>>

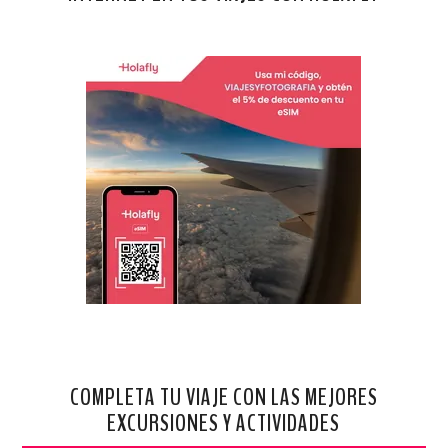
COMPLETA TU VIAJE CON LAS MEJORES
EXCURSIONES Y ACTIVIDADES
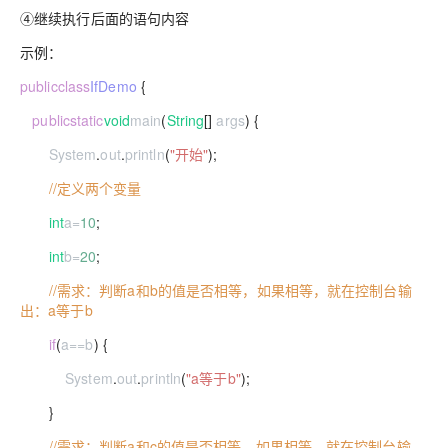
④继续执行后面的语句内容
示例：
public
class
IfDemo
{
public
static
void
main
(
String
[]
args
) {
System
.
out
.
println
(
"开始"
);
//定义两个变量
int
a
=
10
;
int
b
=
20
;
//需求：判断a和b的值是否相等，如果相等，就在控制台输
出：a等于b
if
(
a
==
b
) {
System
.
out
.
println
(
"a等于b"
);
}
//需求：判断a和c的值是否相等，如果相等，就在控制台输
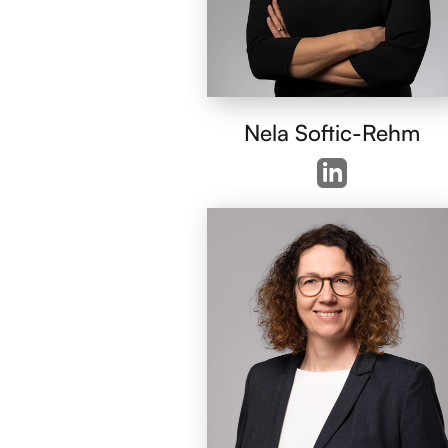
Nela Softic-Rehm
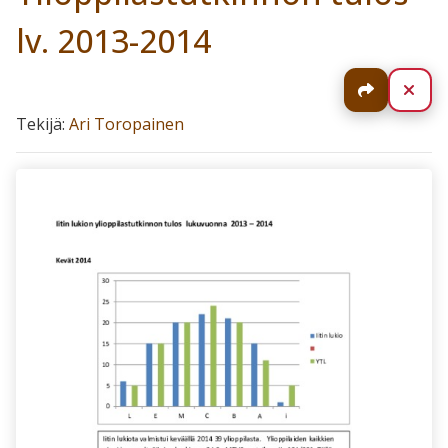
lv. 2013-2014
Jaa
Sul
Tekijä:
Ari Toropainen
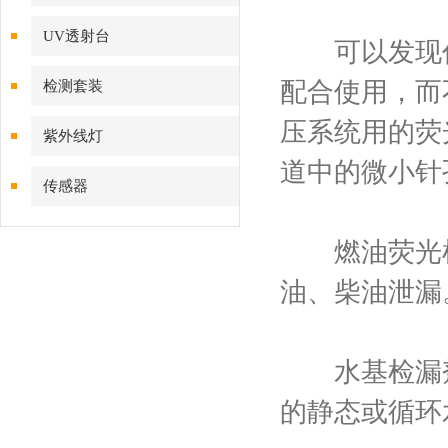
UV透射台
可以发现任
配合使用，而
检测套装
压系统用的荧
紫外线灯
道中的微小针
传感器
燃油荧光检
油、柴油泄漏
水基检漏剂
的静态或循环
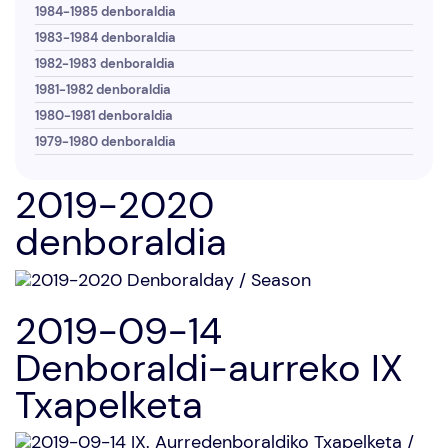
1984-1985 denboraldia
1983-1984 denboraldia
1982-1983 denboraldia
1981-1982 denboraldia
1980-1981 denboraldia
1979-1980 denboraldia
2019-2020
denboraldia
2019-09-14
Denboraldi-aurreko IX
Txapelketa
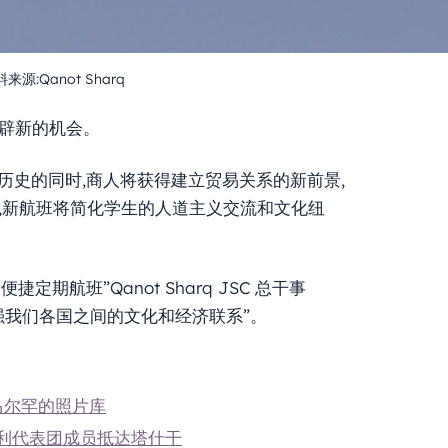
来源:Qanot Sharq
开辟新的机会。
和历史的同时,商人将获得建立贸易关系的新前景,
,新航班将简化学生的人道主义交流和文化纽
航班”Qanot Sharq JSC 总干事
将加强我们各国之间的文化和经济联系”。
马尔罕的照片库
牙利代表团成员抵达塔什干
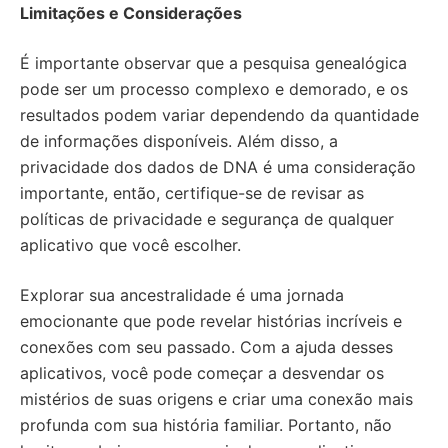
Limitações e Considerações
É importante observar que a pesquisa genealógica
pode ser um processo complexo e demorado, e os
resultados podem variar dependendo da quantidade
de informações disponíveis. Além disso, a
privacidade dos dados de DNA é uma consideração
importante, então, certifique-se de revisar as
políticas de privacidade e segurança de qualquer
aplicativo que você escolher.
Explorar sua ancestralidade é uma jornada
emocionante que pode revelar histórias incríveis e
conexões com seu passado. Com a ajuda desses
aplicativos, você pode começar a desvendar os
mistérios de suas origens e criar uma conexão mais
profunda com sua história familiar. Portanto, não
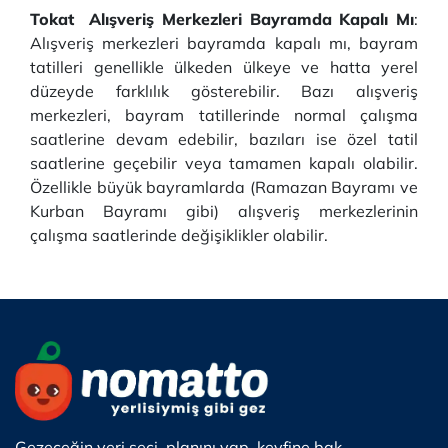
Tokat Alışveriş Merkezleri Bayramda Kapalı Mı
:
Alışveriş merkezleri bayramda kapalı mı, bayram
tatilleri genellikle ülkeden ülkeye ve hatta yerel
düzeyde farklılık gösterebilir. Bazı alışveriş
merkezleri, bayram tatillerinde normal çalışma
saatlerine devam edebilir, bazıları ise özel tatil
saatlerine geçebilir veya tamamen kapalı olabilir.
Özellikle büyük bayramlarda (Ramazan Bayramı ve
Kurban Bayramı gibi) alışveriş merkezlerinin
çalışma saatlerinde değişiklikler olabilir.
Gezeceğin yeri seçi, planını yap, keyfine bak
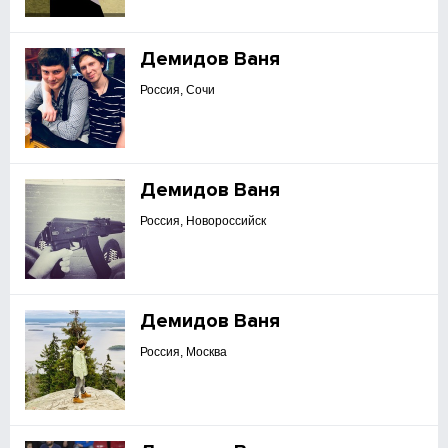
Демидов Ваня
Россия, Сочи
Демидов Ваня
Россия, Новороссийск
Демидов Ваня
Россия, Москва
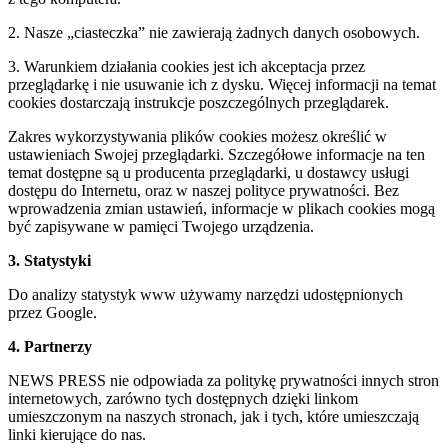
2. Nasze „ciasteczka” nie zawierają żadnych danych osobowych.
3. Warunkiem działania cookies jest ich akceptacja przez
przeglądarkę i nie usuwanie ich z dysku. Więcej informacji na temat
cookies dostarczają instrukcje poszczególnych przeglądarek.
Zakres wykorzystywania plików cookies możesz określić w
ustawieniach Swojej przeglądarki. Szczegółowe informacje na ten
temat dostępne są u producenta przeglądarki, u dostawcy usługi
dostępu do Internetu, oraz w naszej polityce prywatności. Bez
wprowadzenia zmian ustawień, informacje w plikach cookies mogą
być zapisywane w pamięci Twojego urządzenia.
3. Statystyki
Do analizy statystyk www używamy narzędzi udostępnionych
przez Google.
4. Partnerzy
NEWS PRESS nie odpowiada za politykę prywatności innych stron
internetowych, zarówno tych dostępnych dzięki linkom
umieszczonym na naszych stronach, jak i tych, które umieszczają
linki kierujące do nas.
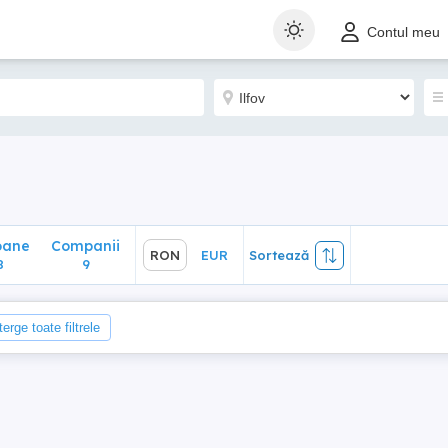
ane
Companii
RON
EUR
Sortează
Contul meu
9
oane
Companii
RON
EUR
Sortează
8
9
terge toate filtrele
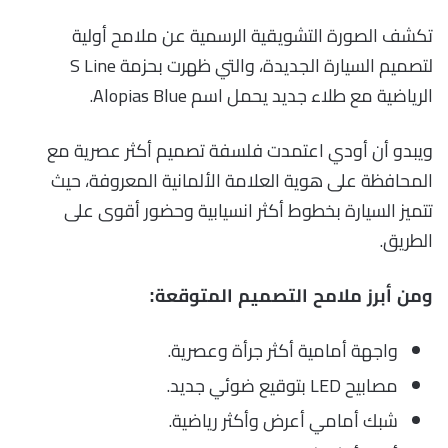
تكشف الصورة التشويقية الرسمية عن ملامح أولية
لتصميم السيارة الجديدة، والتي ظهرت بحزمة S Line
الرياضية مع طلاء جديد يحمل اسم Alopias Blue.
ويبدو أن أودي اعتمدت فلسفة تصميم أكثر عصرية مع
المحافظة على هوية العلامة الألمانية المعروفة، حيث
تتميز السيارة بخطوط أكثر انسيابية وحضور أقوى على
الطريق.
ومن أبرز ملامح التصميم المتوقعة:
واجهة أمامية أكثر جرأة وعصرية.
مصابيح LED بتوقيع ضوئي جديد.
شبك أمامي أعرض وأكثر رياضية.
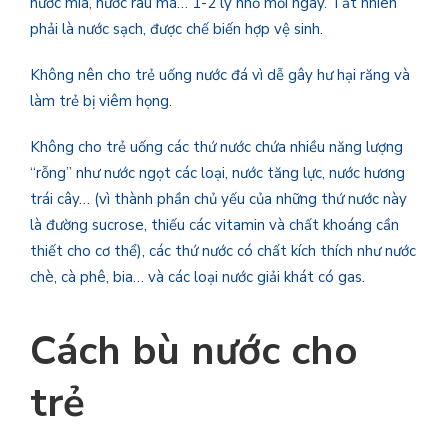
nước mía, nước rau má… 1-2 ly nhỏ mỗi ngày. Tất nhiên
phải là nước sạch, được chế biến hợp vệ sinh.
Không nên cho trẻ uống nước đá vì dễ gây hư hại răng và
làm trẻ bị viêm họng.
Không cho trẻ uống các thứ nước chứa nhiều năng lượng
“rỗng” như nước ngọt các loại, nước tăng lực, nước hương
trái cây… (vì thành phần chủ yếu của những thứ nước này
là đường sucrose, thiếu các vitamin và chất khoáng cần
thiết cho cơ thể), các thứ nước có chất kích thích như nước
chè, cà phê, bia… và các loại nước giải khát có gas.
Cách bù nước cho
trẻ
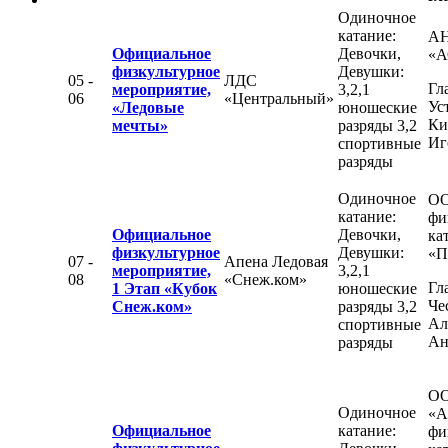
Одиночное
катание:
А
Официальное
Девочки,
«А
физкультурное
Девушки:
05 -
ЛДС
Гл
мероприятие,
3,2,1
06
«Центральный»
Ус
«Ледовые
юношеские
Ки
мечты»
разряды 3,2
Иг
спортивные
разряды
Одиночное
ОО
катание:
фи
Официальное
Девочки,
ка
физкультурное
Девушки:
«П
07 -
Апена Ледовая
мероприятие,
3,2,1
08
«Снеж.ком»
Гл
1 Этап «Кубок
юношеские
Че
Снеж.ком»
разряды 3,2
Ал
спортивные
Ан
разряды
О
Одиночное
«А
Официальное
катание:
фи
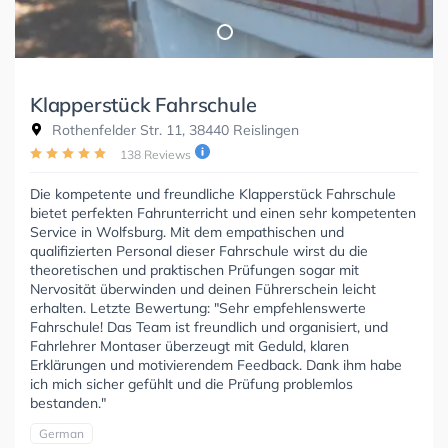
Klapperstück Fahrschule
Rothenfelder Str. 11, 38440 Reislingen
138 Reviews
Die kompetente und freundliche Klapperstück Fahrschule
bietet perfekten Fahrunterricht und einen sehr kompetenten
Service in Wolfsburg. Mit dem empathischen und
qualifizierten Personal dieser Fahrschule wirst du die
theoretischen und praktischen Prüfungen sogar mit
Nervosität überwinden und deinen Führerschein leicht
erhalten. Letzte Bewertung: "Sehr empfehlenswerte
Fahrschule! Das Team ist freundlich und organisiert, und
Fahrlehrer Montaser überzeugt mit Geduld, klaren
Erklärungen und motivierendem Feedback. Dank ihm habe
ich mich sicher gefühlt und die Prüfung problemlos
bestanden."
German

<<

- Aim of the exercise: Can you reproduce all of the text from the material above, line for line and unchanged, while leaving the pictures out?

- Answer to this problem:
COMPLETA TU VIAJE CON LAS MEJORES
EXCURSIONES Y ACTIVIDADES
④继续执行后面的语句内容
示例：
public
class
IfDemo
{
public
static
void
main
(
String
[]
args
) {
System
.
out
.
println
(
"开始"
);
//定义两个变量
int
a
=
10
;
int
b
=
20
;
//需求：判断a和b的值是否相等，如果相等，就在控制台输
出：a等于b
if
(
a
==
b
) {
System
.
out
.
println
(
"a等于b"
);
}
//需求：判断a和c的值是否相等，如果相等，就在控制台输
Nela Softic-Rehm
lv. 2013-2014
Jaa
Sul
Tekijä:
Ari Toropainen
UV透射台
可以发现任
配合使用，而
检测套装
压系统用的荧
紫外线灯
道中的微小针
传感器
燃油荧光检
油、柴油泄漏
水基检漏剂
的静态或循环
1984-1985 denboraldia
1983-1984 denboraldia
1982-1983 denboraldia
1981-1982 denboraldia
1980-1981 denboraldia
1979-1980 denboraldia
2019-2020
denboraldia
2019-09-14
Denboraldi-aurreko IX
Txapelketa
来源:Qanot Sharq
开辟新的机会。
和历史的同时,商人将获得建立贸易关系的新前景,
,新航班将简化学生的人道主义交流和文化纽
航班”Qanot Sharq JSC 总干事
将加强我们各国之间的文化和经济联系”。
马尔罕的照片库
牙利代表团成员抵达塔什干
Limitações e Considerações
É importante observar que a pesquisa genealógica
pode ser um processo complexo e demorado, e os
resultados podem variar dependendo da quantidade
de informações disponíveis. Além disso, a
privacidade dos dados de DNA é uma consideração
importante, então, certifique-se de revisar as
políticas de privacidade e segurança de qualquer
aplicativo que você escolher.
Explorar sua ancestralidade é uma jornada
emocionante que pode revelar histórias incríveis e
conexões com seu passado. Com a ajuda desses
aplicativos, você pode começar a desvendar os
mistérios de suas origens e criar uma conexão mais
profunda com sua história familiar. Portanto, não
Tokat Alışveriş Merkezleri Bayramda Kapalı Mı
:
Alışveriş merkezleri bayramda kapalı mı, bayram
tatilleri genellikle ülkeden ülkeye ve hatta yerel
düzeyde farklılık gösterebilir. Bazı alışveriş
merkezleri, bayram tatillerinde normal çalışma
saatlerine devam edebilir, bazıları ise özel tatil
saatlerine geçebilir veya tamamen kapalı olabilir.
Özellikle büyük bayramlarda (Ramazan Bayramı ve
Kurban Bayramı gibi) alışveriş merkezlerinin
çalışma saatlerinde değişiklikler olabilir.
Gezeceğin yeri seçi, planını yap, keyfine bak
Демидов Ваня
Россия, Сочи
Демидов Ваня
Россия, Новороссийск
Демидов Ваня
Россия, Москва
2. Nasze „ciasteczka” nie zawierają żadnych danych osobowych.
3. Warunkiem działania cookies jest ich akceptacja przez
przeglądarkę i nie usuwanie ich z dysku. Więcej informacji na temat
cookies dostarczają instrukcje poszczególnych przeglądarek.
Zakres wykorzystywania plików cookies możesz określić w
ustawieniach Swojej przeglądarki. Szczegółowe informacje na ten
temat dostępne są u producenta przeglądarki, u dostawcy usługi
dostępu do Internetu, oraz w naszej polityce prywatności. Bez
wprowadzenia zmian ustawień, informacje w plikach cookies mogą
być zapisywane w pamięci Twojego urządzenia.
3. Statystyki
Do analizy statystyk www używamy narzędzi udostępnionych
przez Google.
4. Partnerzy
NEWS PRESS nie odpowiada za politykę prywatności innych stron
internetowych, zarówno tych dostępnych dzięki linkom
umieszczonym na naszych stronach, jak i tych, które umieszczają
linki kierujące do nas.
ane
Companii
RON
EUR
Sortează
Contul meu
9
oane
Companii
RON
EUR
Sortează
8
9
terge toate filtrele
تكشف الصورة التشويقية الرسمية عن ملامح أولية
لتصميم السيارة الجديدة، والتي ظهرت بحزمة S Line
الرياضية مع طلاء جديد يحمل اسم Alopias Blue.
ويبدو أن أودي اعتمدت فلسفة تصميم أكثر عصرية مع
المحافظة على هوية العلامة الألمانية المعروفة، حيث
تتميز السيارة بخطوط أكثر انسيابية وحضور أقوى على
الطريق.
ومن أبرز ملامح التصميم المتوقعة:
واجهة أمامية أكثر جرأة وعصرية.
مصابيح LED بتوقيع ضوئي جديد.
شبك أمامي أعرض وأكثر رياضية.
nước mía, nước rau má… 1-2 ly nhỏ mỗi ngày. Tất nhiên
phải là nước sạch, được chế biến hợp vệ sinh.
Không nên cho trẻ uống nước đá vì dễ gây hư hại răng và
làm trẻ bị viêm họng.
Không cho trẻ uống các thứ nước chứa nhiều năng lượng
“rỗng” như nước ngọt các loại, nước tăng lực, nước hương
trái cây… (vì thành phần chủ yếu của những thứ nước này
là đường sucrose, thiếu các vitamin và chất khoáng cần
thiết cho cơ thể), các thứ nước có chất kích thích như nước
chè, cà phê, bia… và các loại nước giải khát có gas.
Cách bù nước cho
trẻ
Одиночное
катание:
А
Официальное
Девочки,
«А
физкультурное
Девушки:
05 -
ЛДС
Гл
мероприятие,
3,2,1
06
«Центральный»
Ус
«Ледовые
юношеские
Ки
мечты»
разряды 3,2
Иг
спортивные
разряды
Одиночное
ОО
катание:
фи
Официальное
Девочки,
ка
физкультурное
Девушки:
«П
07 -
Апена Ледовая
мероприятие,
3,2,1
08
«Снеж.ком»
Гл
1 Этап «Кубок
юношеские
Че
Снеж.ком»
разряды 3,2
Ал
спортивные
Ан
разряды
О
Одиночное
«А
Официальное
катание:
фи
Klapperstück Fahrschule
Rothenfelder Str. 11, 38440 Reislingen
138 Reviews
Die kompetente und freundliche Klapperstück Fahrschule
bietet perfekten Fahrunterricht und einen sehr kompetenten
Service in Wolfsburg. Mit dem empathischen und
qualifizierten Personal dieser Fahrschule wirst du die
theoretischen und praktischen Prüfungen sogar mit
Nervosität überwinden und deinen Führerschein leicht
erhalten. Letzte Bewertung: "Sehr empfehlenswerte
Fahrschule! Das Team ist freundlich und organisiert, und
Fahrlehrer Montaser überzeugt mit Geduld, klaren
Erklärungen und motivierendem Feedback. Dank ihm habe
ich mich sicher gefühlt und die Prüfung problemlos
bestanden."
German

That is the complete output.